Only the lines below between the ones containing "Annotated regions visible" and "- analysis volume", inclusive, are to be reproduced, each exactly as it stands.

> _Supplied information_:
╔══
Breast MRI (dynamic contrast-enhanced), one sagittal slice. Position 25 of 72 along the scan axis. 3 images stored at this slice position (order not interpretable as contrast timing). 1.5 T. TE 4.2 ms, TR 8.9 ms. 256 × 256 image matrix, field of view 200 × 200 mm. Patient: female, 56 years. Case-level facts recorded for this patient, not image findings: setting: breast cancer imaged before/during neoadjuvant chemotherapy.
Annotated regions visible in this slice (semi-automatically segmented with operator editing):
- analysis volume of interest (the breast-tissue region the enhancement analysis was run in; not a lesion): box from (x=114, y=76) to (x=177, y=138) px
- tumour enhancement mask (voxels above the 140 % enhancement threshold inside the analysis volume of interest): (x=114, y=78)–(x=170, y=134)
╚══
> _Exercise output_:
Annotated regions visible in this slice (semi-automatically segmented with operator editing):
- analysis volume of interest (the breast-tissue region the enhancement analysis was run in; not a lesion): box from (x=114, y=76) to (x=177, y=138) px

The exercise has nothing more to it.